Latino                              7.3                                4.4

There are some downside risks to the +675k consensus estimate of June Payrolls.  This is because the recent surge in Leisure and Hospitality jobs may slow, as was the case in this component of May Consumer Spending.  A slowdown in this jobs segment would offset speedups elsewhere, the latter suggested by the Claims data.

Other parts of the Employment Report could provide important evidence on whether economic growth will slow on a q/q basis in Q321.  In particular, if the Nonfarm Average Workweek pulls back from its very high 34.9 Hour level, Total Hours Worked could be subdued even with a large Payroll gain.  The June level of THW will indicate the take-off point for the subsequent quarter.  While consensus looks for a steady Workweek, there is no reliable evidence on which to base a forecast.

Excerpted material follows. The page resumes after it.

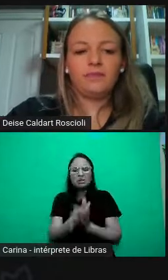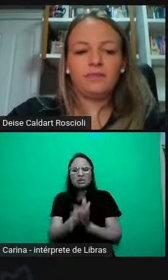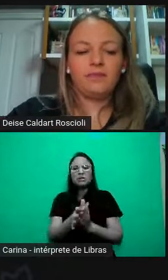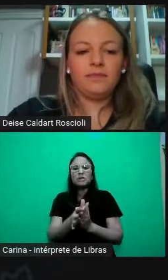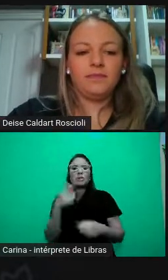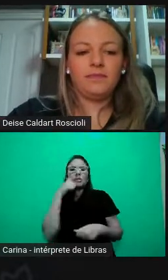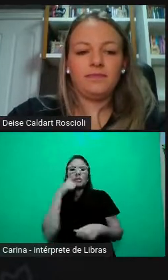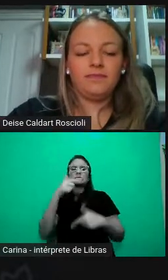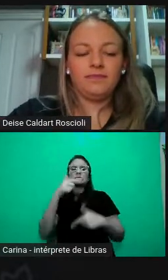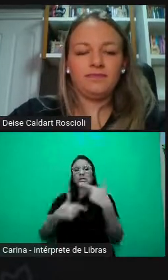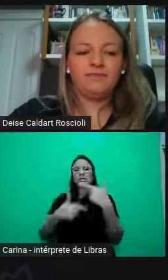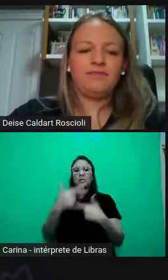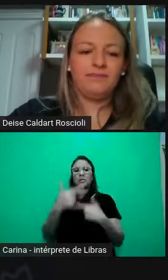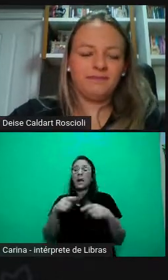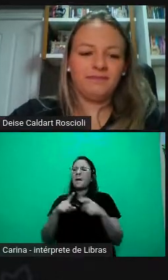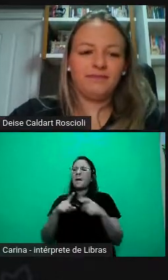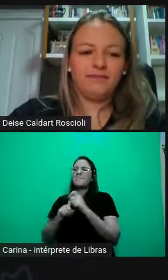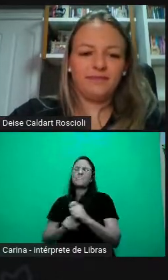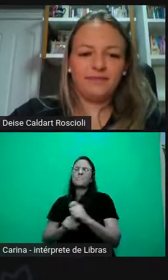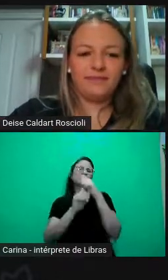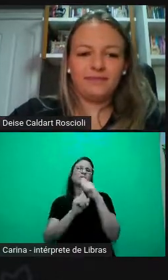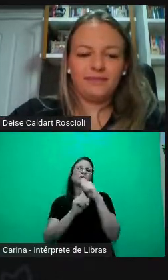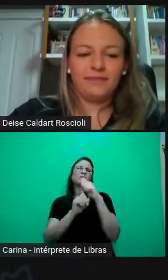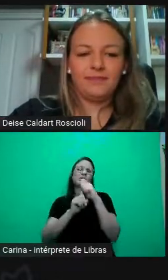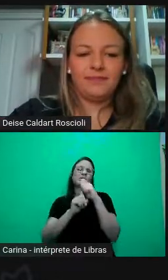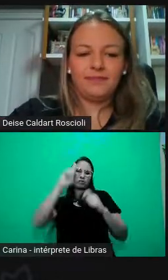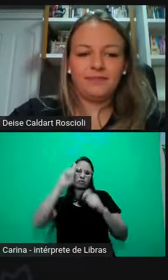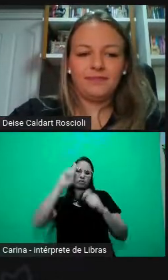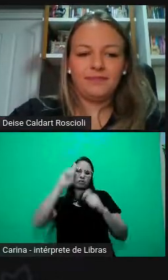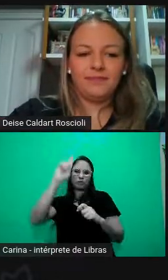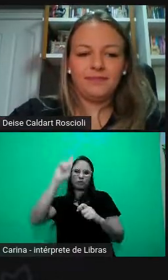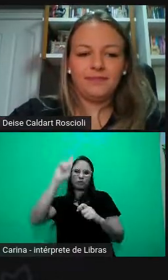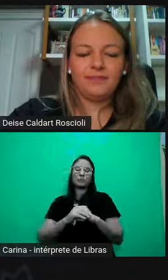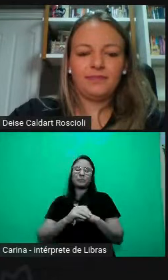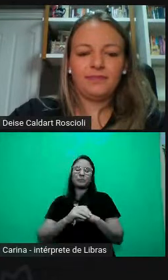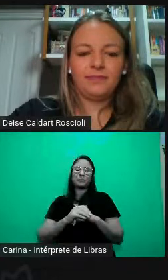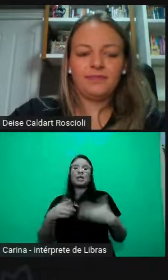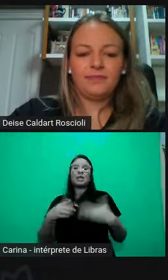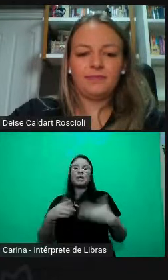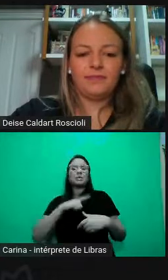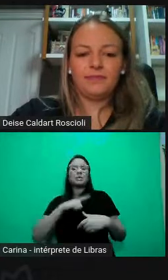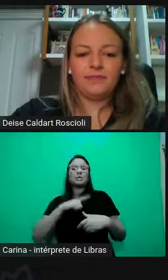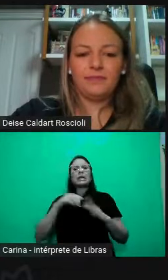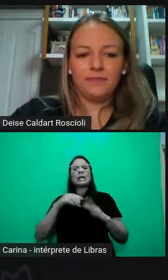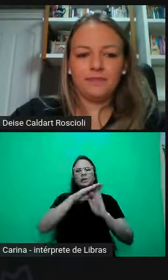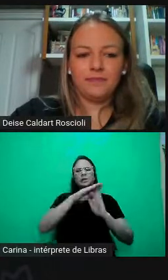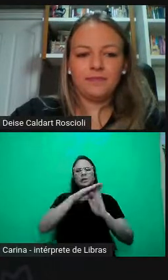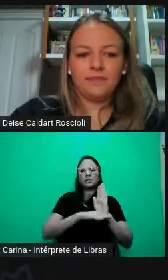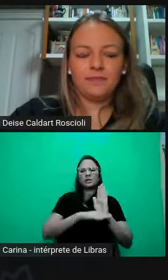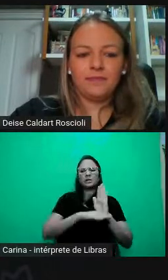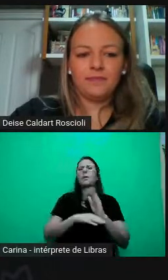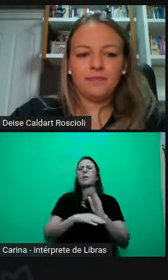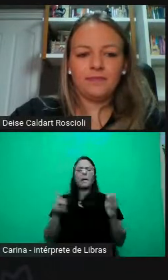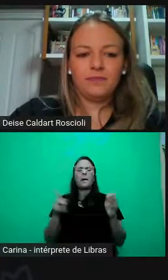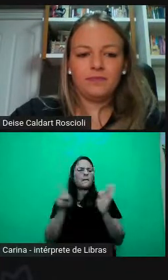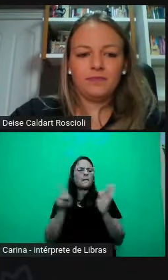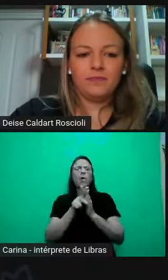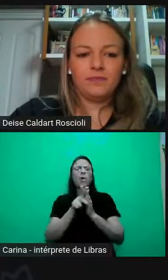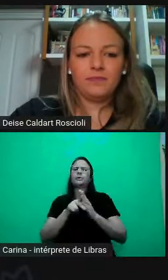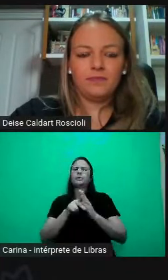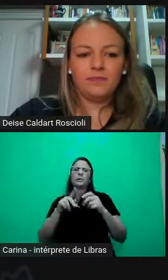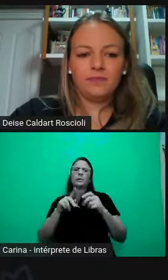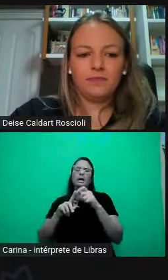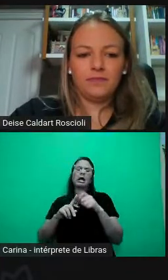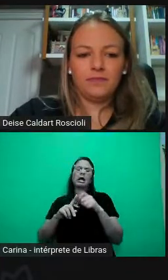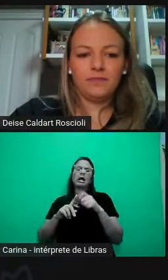liderança. liderança. Então, há programas de treinamento específico para liderança, há consultorias específicas para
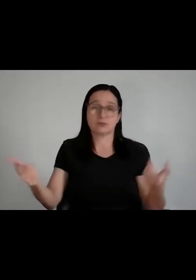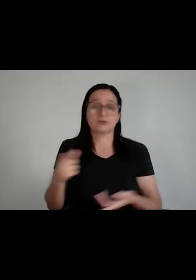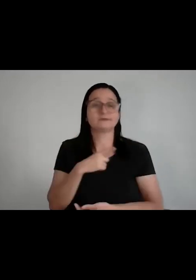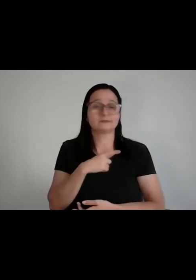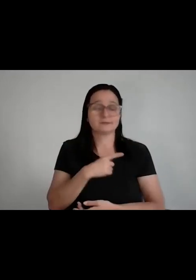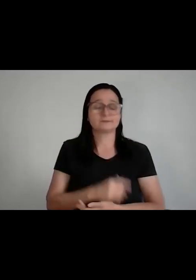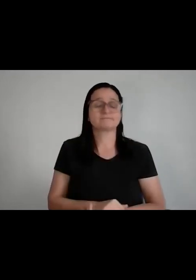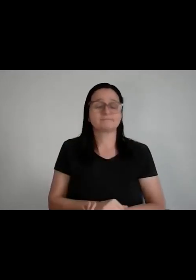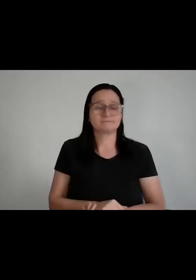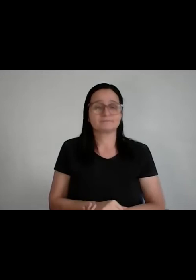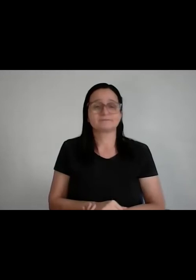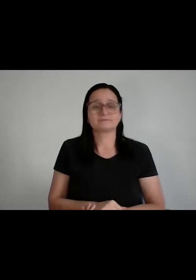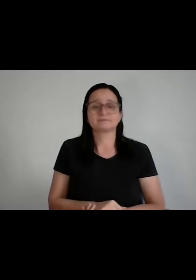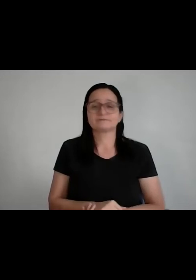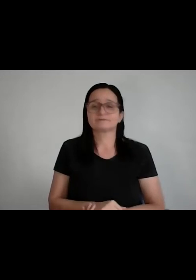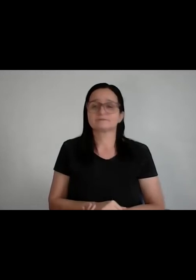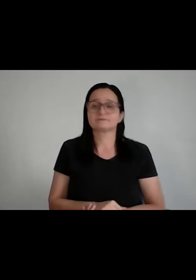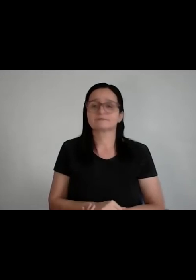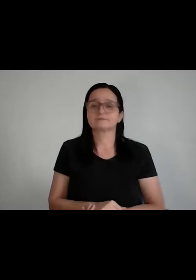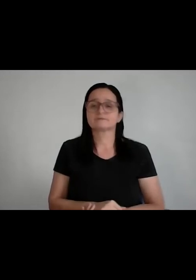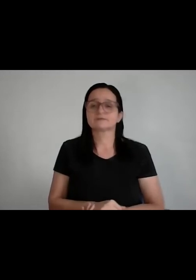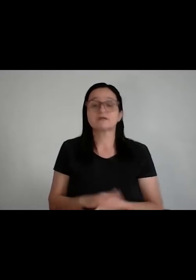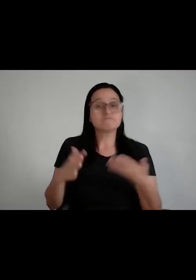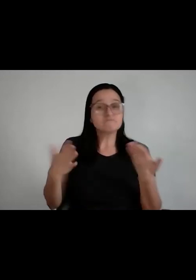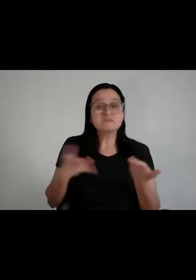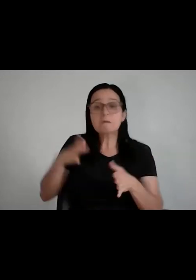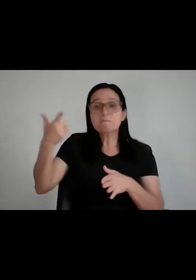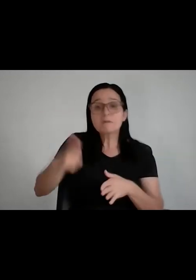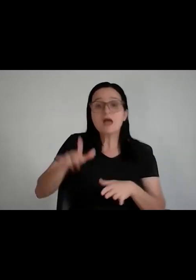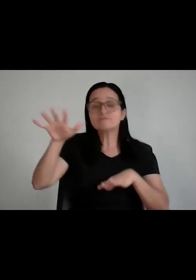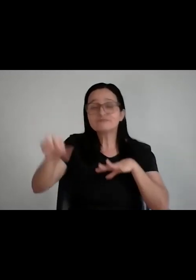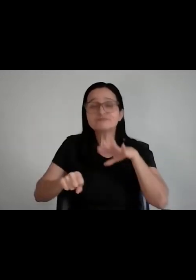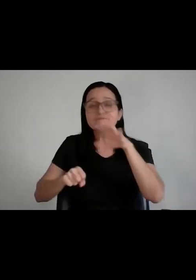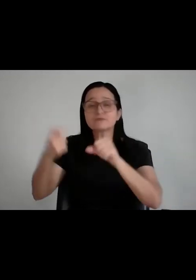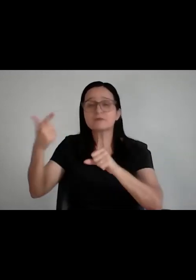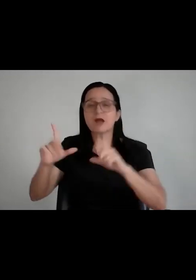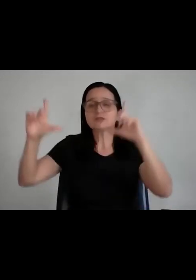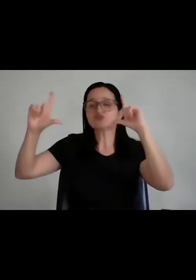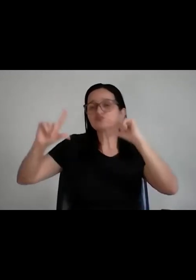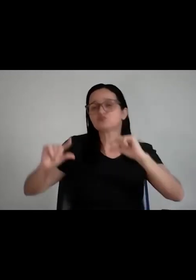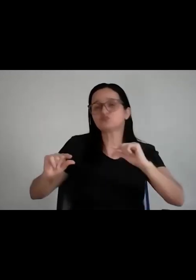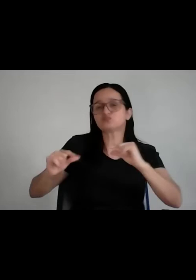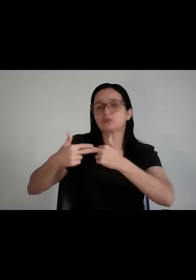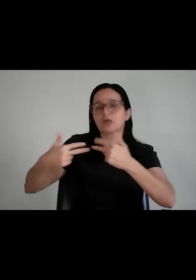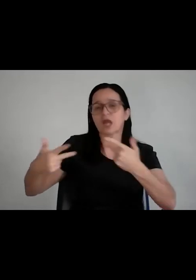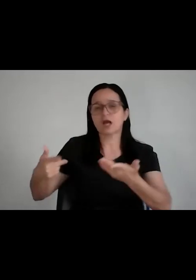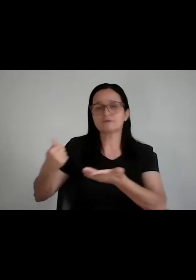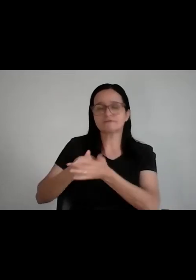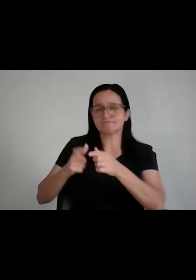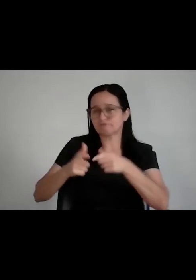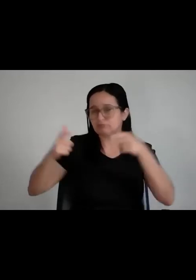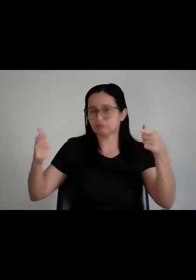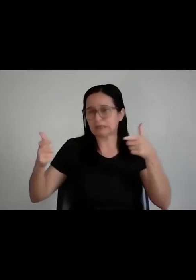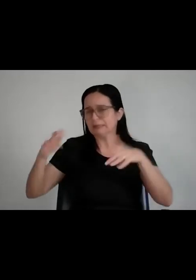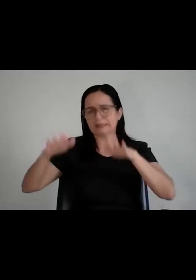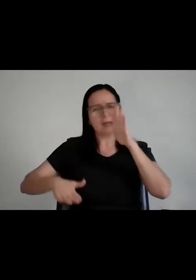naquele período, você trouxe mais clientes, você reduziu o custo, você ampliou a venda, sei lá, mensura lá o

Consensus looks for a slowdown in Average Hourly Earnings to 0.3% m/m from 0.5% in May.  The market should take comfort if this estimate turns out to be right, as it would suggest labor cost inflation is not accelerating.  It is still above the 0.1-0.2% trend seen pre-pandemic, however.

Other US economic data this week should have little market impact.  Consensus looks for little change in the June Mfg ISM from 61.2 in May.  Other manufacturing surveys have been mixed, but all show a still strong sector.  Consensus expects a speedup in May Construction Spending to +0.4% m/m from +0.2% in April.  The stoppage of the "Border Wall" in Texas has weighed on this Spending in recent months.